→ **Required work**:
Once you reach the line containing "- 커뮤니티 거버넌스 비상 조치", write out that line and every remaining line of the records exactly.

→ **Data records**:

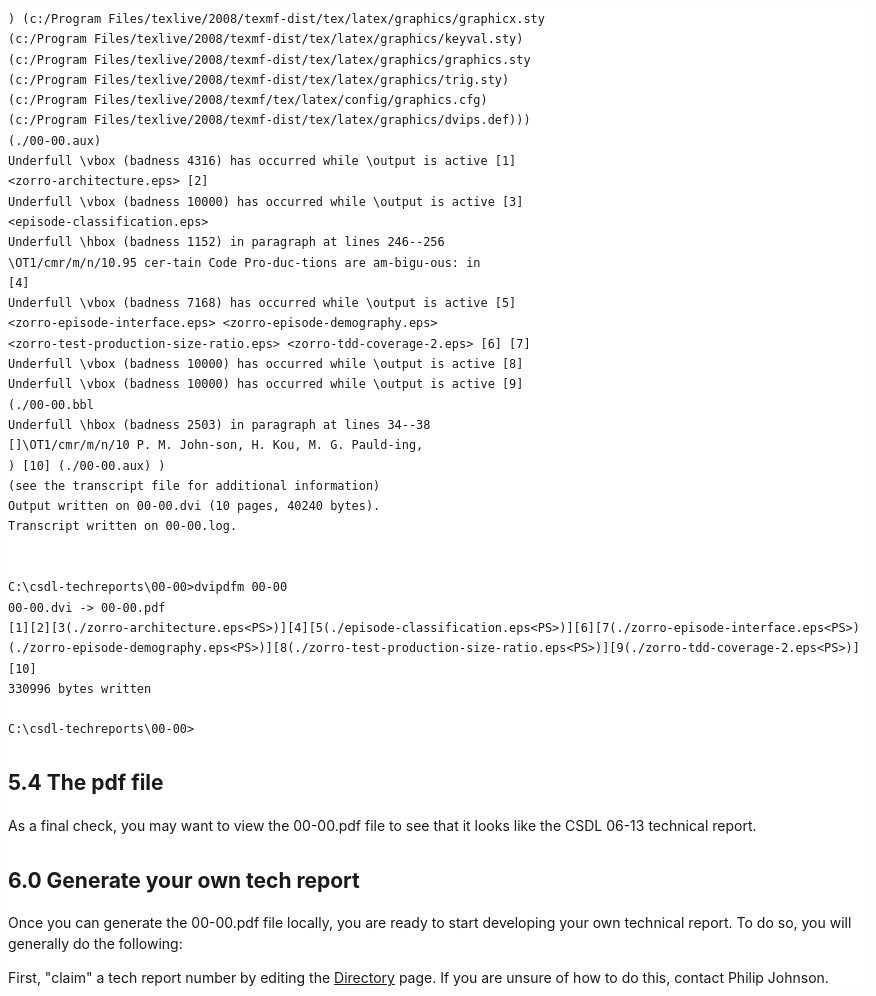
 ```
) (c:/Program Files/texlive/2008/texmf-dist/tex/latex/graphics/graphicx.sty
(c:/Program Files/texlive/2008/texmf-dist/tex/latex/graphics/keyval.sty)
(c:/Program Files/texlive/2008/texmf-dist/tex/latex/graphics/graphics.sty
(c:/Program Files/texlive/2008/texmf-dist/tex/latex/graphics/trig.sty)
(c:/Program Files/texlive/2008/texmf/tex/latex/config/graphics.cfg)
(c:/Program Files/texlive/2008/texmf-dist/tex/latex/graphics/dvips.def)))
(./00-00.aux)
Underfull \vbox (badness 4316) has occurred while \output is active [1]
<zorro-architecture.eps> [2]
Underfull \vbox (badness 10000) has occurred while \output is active [3]
<episode-classification.eps>
Underfull \hbox (badness 1152) in paragraph at lines 246--256
\OT1/cmr/m/n/10.95 cer-tain Code Pro-duc-tions are am-bigu-ous: in
[4]
Underfull \vbox (badness 7168) has occurred while \output is active [5]
<zorro-episode-interface.eps> <zorro-episode-demography.eps>
<zorro-test-production-size-ratio.eps> <zorro-tdd-coverage-2.eps> [6] [7]
Underfull \vbox (badness 10000) has occurred while \output is active [8]
Underfull \vbox (badness 10000) has occurred while \output is active [9]
(./00-00.bbl
Underfull \hbox (badness 2503) in paragraph at lines 34--38
[]\OT1/cmr/m/n/10 P. M. John-son, H. Kou, M. G. Pauld-ing,
) [10] (./00-00.aux) )
(see the transcript file for additional information)
Output written on 00-00.dvi (10 pages, 40240 bytes).
Transcript written on 00-00.log.


C:\csdl-techreports\00-00>dvipdfm 00-00
00-00.dvi -> 00-00.pdf
[1][2][3(./zorro-architecture.eps<PS>)][4][5(./episode-classification.eps<PS>)][6][7(./zorro-episode-interface.eps<PS>)(./zorro-episode-demography.eps<PS>)][8(./zorro-test-production-size-ratio.eps<PS>)][9(./zorro-tdd-coverage-2.eps<PS>)][10]
330996 bytes written

C:\csdl-techreports\00-00>
```

## 5.4 The pdf file ##

As a final check, you may want to view the 00-00.pdf file to see that it looks like the CSDL 06-13 technical report.

## 6.0 Generate your own tech report ##

Once you can generate the 00-00.pdf file locally, you are ready to start developing your own technical report.  To do so, you will generally do the following:

First, "claim" a tech report number by editing the [Directory](Directory.md) page.  If you are unsure of how to do this, contact Philip Johnson.
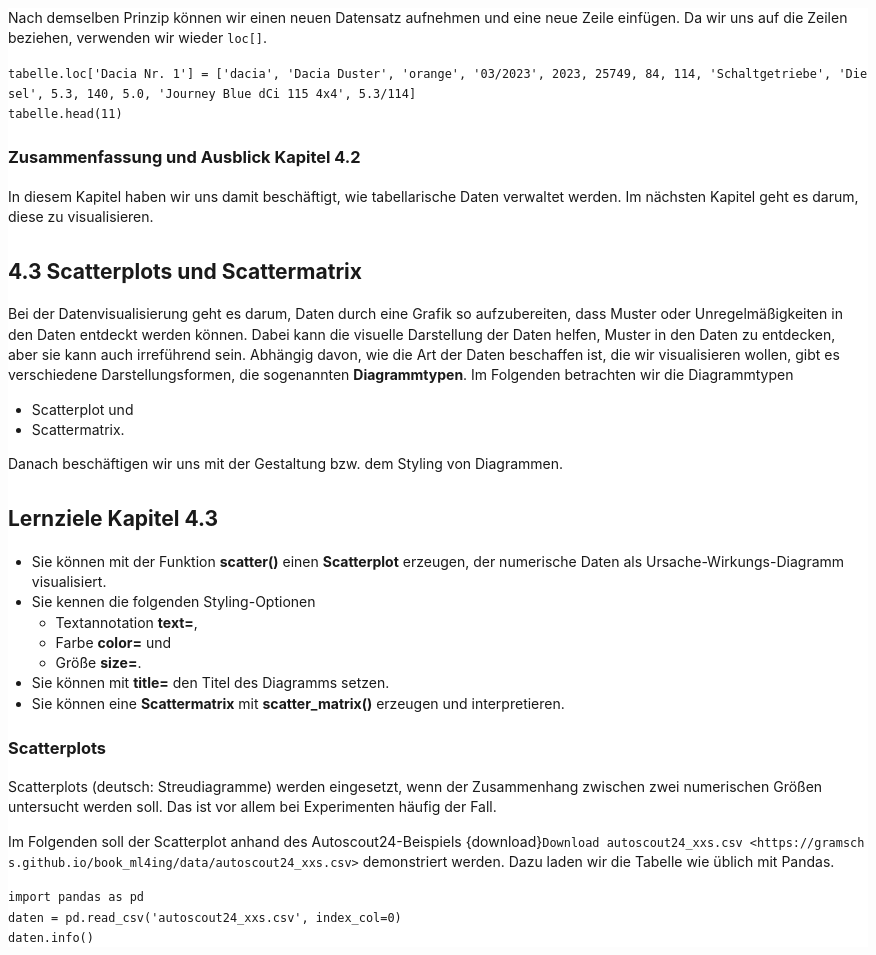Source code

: Nach demselben Prinzip können wir einen neuen Datensatz aufnehmen und eine neue
Zeile einfügen. Da wir uns auf die Zeilen beziehen, verwenden wir wieder
`loc[]`.

```{code-cell}
tabelle.loc['Dacia Nr. 1'] = ['dacia', 'Dacia Duster', 'orange', '03/2023', 2023, 25749, 84, 114, 'Schaltgetriebe', 'Diesel', 5.3, 140, 5.0, 'Journey Blue dCi 115 4x4', 5.3/114] 
tabelle.head(11)
```

### Zusammenfassung und Ausblick Kapitel 4.2

In diesem Kapitel haben wir uns damit beschäftigt, wie tabellarische Daten
verwaltet werden. Im nächsten Kapitel geht es darum, diese zu visualisieren.

## 4.3 Scatterplots und Scattermatrix

Bei der Datenvisualisierung geht es darum, Daten durch eine Grafik so
aufzubereiten, dass Muster oder Unregelmäßigkeiten in den Daten entdeckt werden
können. Dabei kann die visuelle Darstellung der Daten helfen, Muster in den
Daten zu entdecken, aber sie kann auch irreführend sein. Abhängig davon, wie die
Art der Daten beschaffen ist, die wir visualisieren wollen, gibt es verschiedene
Darstellungsformen, die sogenannten **Diagrammtypen**. Im Folgenden betrachten wir
die Diagrammtypen

* Scatterplot und
* Scattermatrix.

Danach beschäftigen wir uns mit der Gestaltung bzw. dem Styling von Diagrammen.

## Lernziele Kapitel 4.3

* Sie können mit der Funktion **scatter()** einen **Scatterplot** erzeugen, der
  numerische Daten als Ursache-Wirkungs-Diagramm visualisiert.
* Sie kennen die folgenden Styling-Optionen
  * Textannotation **text=**,
  * Farbe **color=** und
  * Größe **size=**.
* Sie können mit **title=** den Titel des Diagramms setzen.
* Sie können eine **Scattermatrix** mit **scatter_matrix()** erzeugen und
  interpretieren.

### Scatterplots

Scatterplots (deutsch: Streudiagramme) werden eingesetzt, wenn der Zusammenhang
zwischen zwei numerischen Größen untersucht werden soll. Das ist vor allem bei
Experimenten häufig der Fall.

Im Folgenden soll der Scatterplot anhand des Autoscout24-Beispiels
{download}`Download autoscout24_xxs.csv
<https://gramschs.github.io/book_ml4ing/data/autoscout24_xxs.csv>` demonstriert
werden. Dazu laden wir die Tabelle wie üblich mit Pandas.

```{code-cell}
import pandas as pd
daten = pd.read_csv('autoscout24_xxs.csv', index_col=0)
daten.info()
```
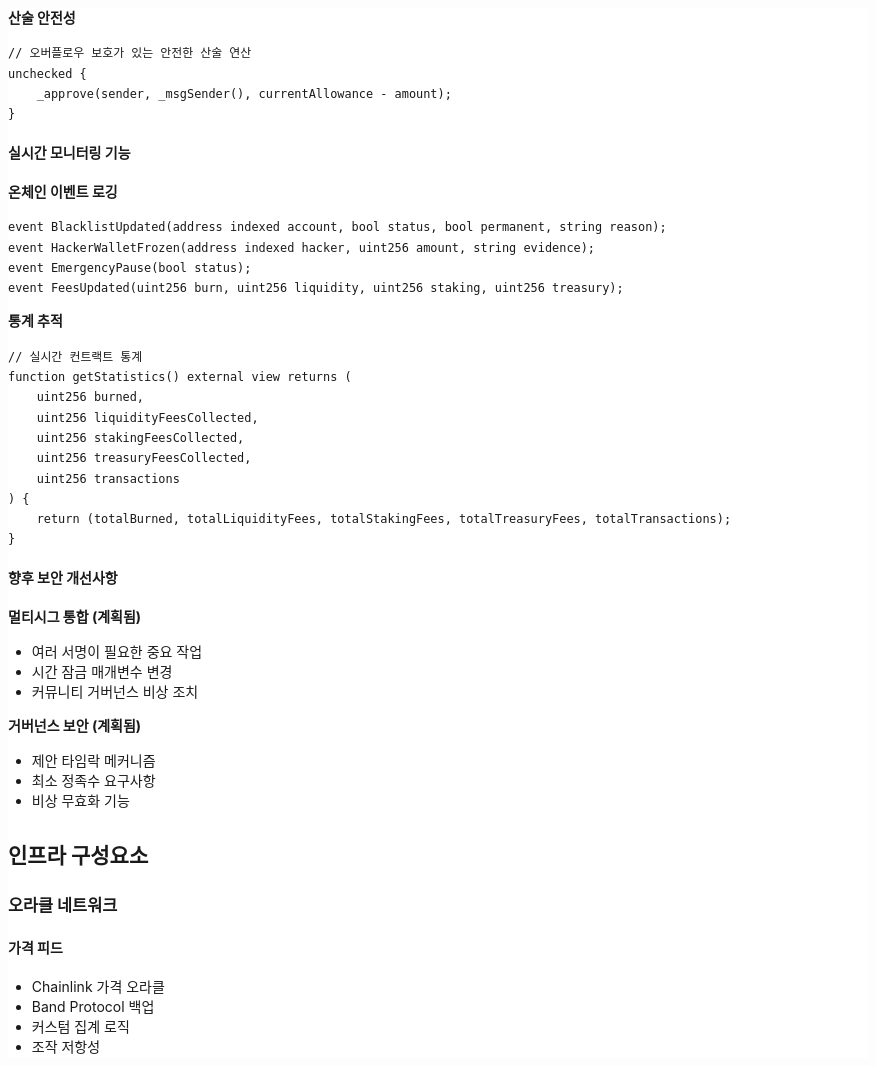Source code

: **산술 안전성**
```solidity
// 오버플로우 보호가 있는 안전한 산술 연산
unchecked {
    _approve(sender, _msgSender(), currentAllowance - amount);
}
```

#### 실시간 모니터링 기능

**온체인 이벤트 로깅**
```solidity
event BlacklistUpdated(address indexed account, bool status, bool permanent, string reason);
event HackerWalletFrozen(address indexed hacker, uint256 amount, string evidence);
event EmergencyPause(bool status);
event FeesUpdated(uint256 burn, uint256 liquidity, uint256 staking, uint256 treasury);
```

**통계 추적**
```solidity
// 실시간 컨트랙트 통계
function getStatistics() external view returns (
    uint256 burned,
    uint256 liquidityFeesCollected,
    uint256 stakingFeesCollected,
    uint256 treasuryFeesCollected,
    uint256 transactions
) {
    return (totalBurned, totalLiquidityFees, totalStakingFees, totalTreasuryFees, totalTransactions);
}
```

#### 향후 보안 개선사항

**멀티시그 통합 (계획됨)**
- 여러 서명이 필요한 중요 작업
- 시간 잠금 매개변수 변경
- 커뮤니티 거버넌스 비상 조치

**거버넌스 보안 (계획됨)**
- 제안 타임락 메커니즘
- 최소 정족수 요구사항
- 비상 무효화 기능

## 인프라 구성요소

### 오라클 네트워크

#### 가격 피드
- Chainlink 가격 오라클
- Band Protocol 백업
- 커스텀 집계 로직
- 조작 저항성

→ **Answer to this exercise**:
- 커뮤니티 거버넌스 비상 조치

**거버넌스 보안 (계획됨)**
- 제안 타임락 메커니즘
- 최소 정족수 요구사항
- 비상 무효화 기능

## 인프라 구성요소

### 오라클 네트워크

#### 가격 피드
- Chainlink 가격 오라클
- Band Protocol 백업
- 커스텀 집계 로직
- 조작 저항성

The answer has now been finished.